▸ Extract
<<<<

Economic, social and governance indicators

Tanzania is relatively stable politically and socially compared with some of its neighbours.

It has one of Africa’s fastest growing economies, growing on average 7% annually since 2000. In 2020, the World Bank upgraded the Tanzanian economy from a low-income to a lower-middle-income country, with an estimated per capita gross national income of $1,080 in 2019. However, economic transformation has been elusive.

Poverty decreased by 8% over ten years according to the 2019 Tanzania Mainland Poverty Assessment, down from 34% in 2007 to 26% in 2018. Most of this reduction in poverty was seen in rural areas (where most poverty is concentrated), followed by urban areas outside Dar es Salaam (World Bank).

Tanzania is in the low human development category, scoring 0.538 on the Human Development Index in 2017, putting 154th out of 189 countries and territories. This was a 45% increase from its score in 1990 (UNDP, 2018). Tanzanian society is also increasingly becoming equal in both education and wealth (Maliti, 2019).

Reductions in poverty and improvement in human development outcomes have come about due to a sustained increase in access to basic services, suggests the World Bank. Surveys conducted by Afrobarometer verify this. They suggest that, since 2014, service delivery appears to have improved in sectors prioritised by the public — health, water, education and electricity — with fewer Tanzanians reporting difficulties, delays and demands for bribes. However, poorer citizens were more likely to report difficulties and delays than their wealthier counterparts (Msafiri, 2018).

Governance indicators scores have fallen somewhat in recent years. On transparency and accountability, Tanzania scores 42 out of 100. On the 2020 Ibrahim Index of African Governance, an improvement over the past five years. On voice and accountability, the country scores 32 out of 100 on the Worldwide Governance Indicators, 2019 — a reduction of 7 points over the past five years. And in the Global Corruption Barometer 2019, 50% of citizens agreed that “Ordinary people can make a difference in the fight against corruption” — a reduction of 5 percentage points in the past five years.

Political context

Historical and political factors

Note: President Magufuli passed away on 17 March 2021, after this report was written. He was replaced by his deputy Samia Suluhu Hassan.

In 1992 multiparty politics was introduced. But the ruling Chama Cha Mapinduzi (CCM) party has continued to dominate since Tanzania’s independence in 1961. A strong base of the ruling party was in part to achieve national stability, helped by co-opting security forces and preventing organised opposition from emerging.

In the 2015 election, Party for Democracy and Progress (‘Chadema’) emerged as a formidable opposition, winning 40% of the vote. But they were defeated by John Pombe Magufuli, who set about centralising power.

In the run up to the 2020 elections, Magufuli systematically repressed the opposition and the media. He subsequently won the presidential election by a large margin, amid opposition allegations of fraud (Andreoni, 2017; Eriksen, 2018; Freedom House, 2020). #

Horizontal accountability mechanisms are weak. While the National Assembly is more than a rubber-stamping institution, it has weak deliberation and oversight as the dominant political party holds the most seats.

>>>>

A data block:
<<<<

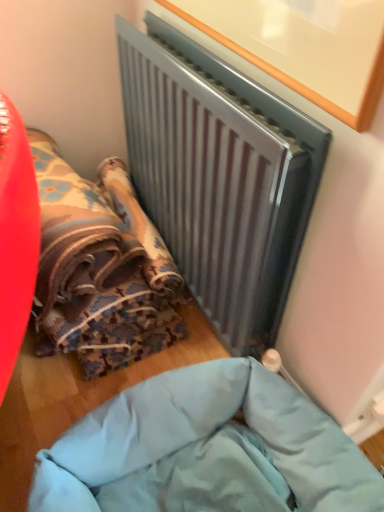
Question: Is metallic gray radiator at upper center spatially inside textured fabric bean bag at lower left, or outside of it?

Choices:
 (A) inside
 (B) outside

Answer: (B)

Question: Is metallic gray radiator at upper center wider or thinner than textured fabric bean bag at lower left?

Choices:
 (A) thin
 (B) wide

Answer: (A)

Question: Which is farther from the light blue fabric at lower center?

Choices:
 (A) metallic gray radiator at upper center
 (B) textured fabric bean bag at lower left

Answer: (A)

Question: Estimate the real-world distances between objects in this image. Which object is farther from the textured fabric bean bag at lower left?

Choices:
 (A) metallic gray radiator at upper center
 (B) light blue fabric at lower center

Answer: (B)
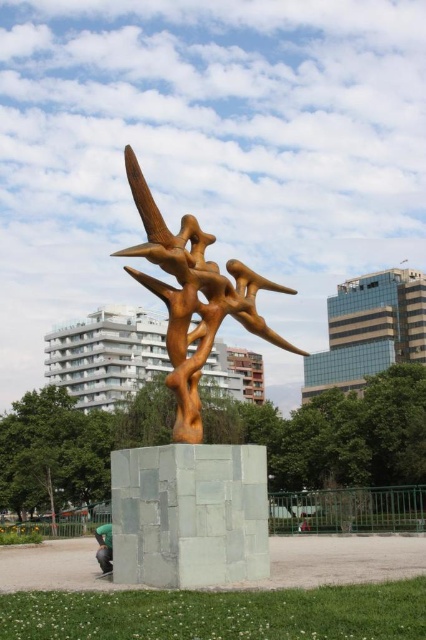
Who is positioned more to the right, bronze/sculpture at center or green fabric person at lower left?

bronze/sculpture at center is more to the right.

In the scene shown: Between bronze/sculpture at center and green fabric person at lower left, which one appears on the left side from the viewer's perspective?

From the viewer's perspective, green fabric person at lower left appears more on the left side.

The height and width of the screenshot is (640, 426). What do you see at coordinates (192, 298) in the screenshot?
I see `bronze/sculpture at center` at bounding box center [192, 298].

Identify the location of bronze/sculpture at center. Image resolution: width=426 pixels, height=640 pixels. (192, 298).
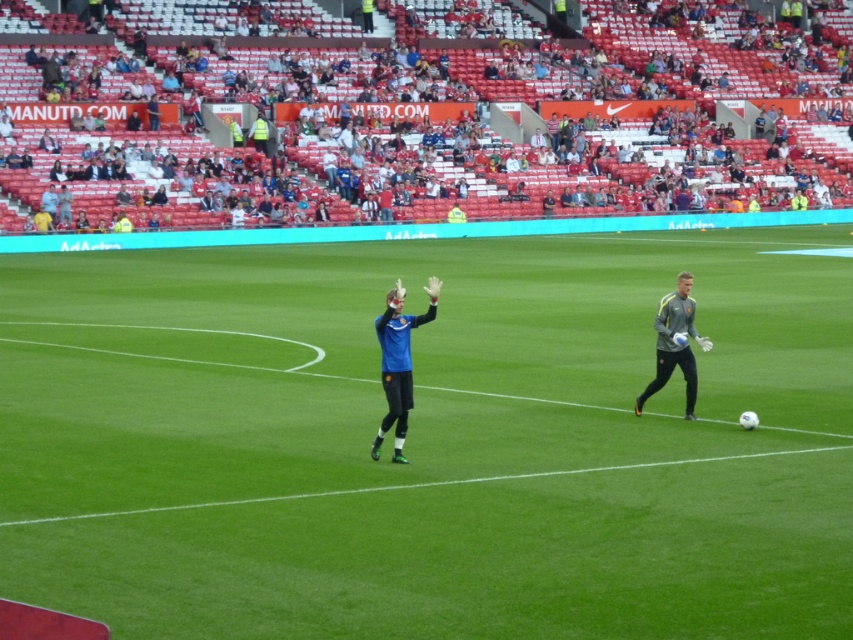
Is blue jersey at center in front of gray synthetic jacket at right?

No, blue jersey at center is further to the viewer.

Who is taller, blue jersey at center or gray synthetic jacket at right?

blue jersey at center is taller.

Measure the distance between blue jersey at center and camera.

38.19 meters

Where is `blue jersey at center`? The image size is (853, 640). blue jersey at center is located at coordinates (462, 122).

Is the position of blue jersey at center more distant than that of blue matte jersey at center?

Yes.

Does blue jersey at center have a smaller size compared to blue matte jersey at center?

Actually, blue jersey at center might be larger than blue matte jersey at center.

Does point (340, 204) come behind point (398, 392)?

Yes, it is behind point (398, 392).

Locate an element on the screen. This screenshot has height=640, width=853. blue jersey at center is located at coordinates (462, 122).

Who is positioned more to the right, green grass field at center or blue jersey at center?

blue jersey at center

Can you confirm if green grass field at center is wider than blue jersey at center?

In fact, green grass field at center might be narrower than blue jersey at center.

Between point (90, 602) and point (461, 67), which one is positioned in front?

Point (90, 602) is in front.

You are a GUI agent. You are given a task and a screenshot of the screen. Output one action in this format:
    pyautogui.click(x=<x>, y=<y>)
    Task: Click on the green grass field at center
    
    Given the screenshot: What is the action you would take?
    pyautogui.click(x=430, y=440)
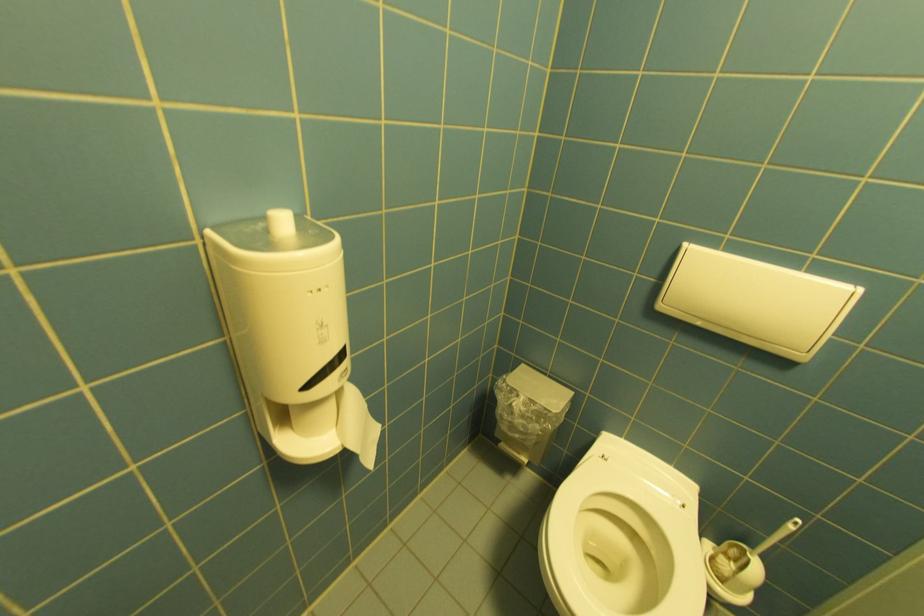
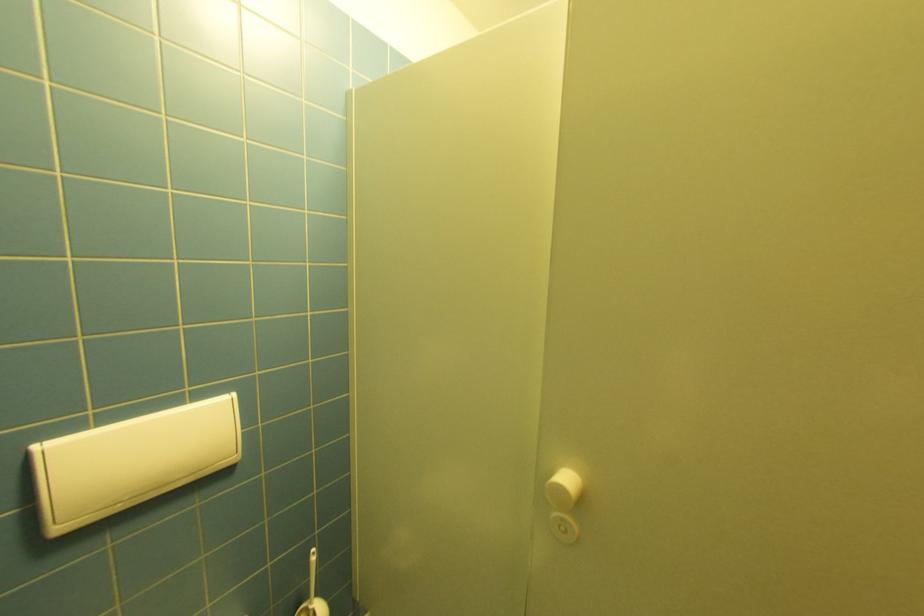
Where in the second image is the point corresponding to (x=666, y=308) from the first image?

(66, 530)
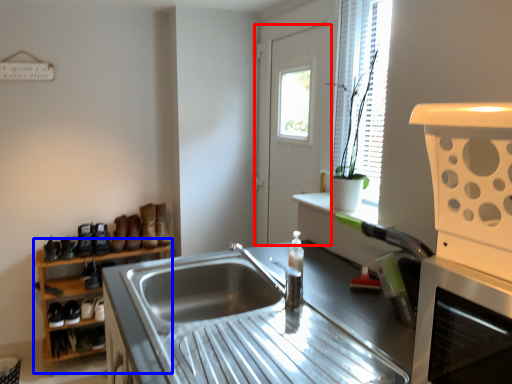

>>>>

▸ Your objective
Duplicate the Tanzania text from "Historical and political" up to and including "Samia Suluhu Hassan.". The records are material separate from the Tanzania text.

▸ Task response
Historical and political factors

Note: President Magufuli passed away on 17 March 2021, after this report was written. He was replaced by his deputy Samia Suluhu Hassan.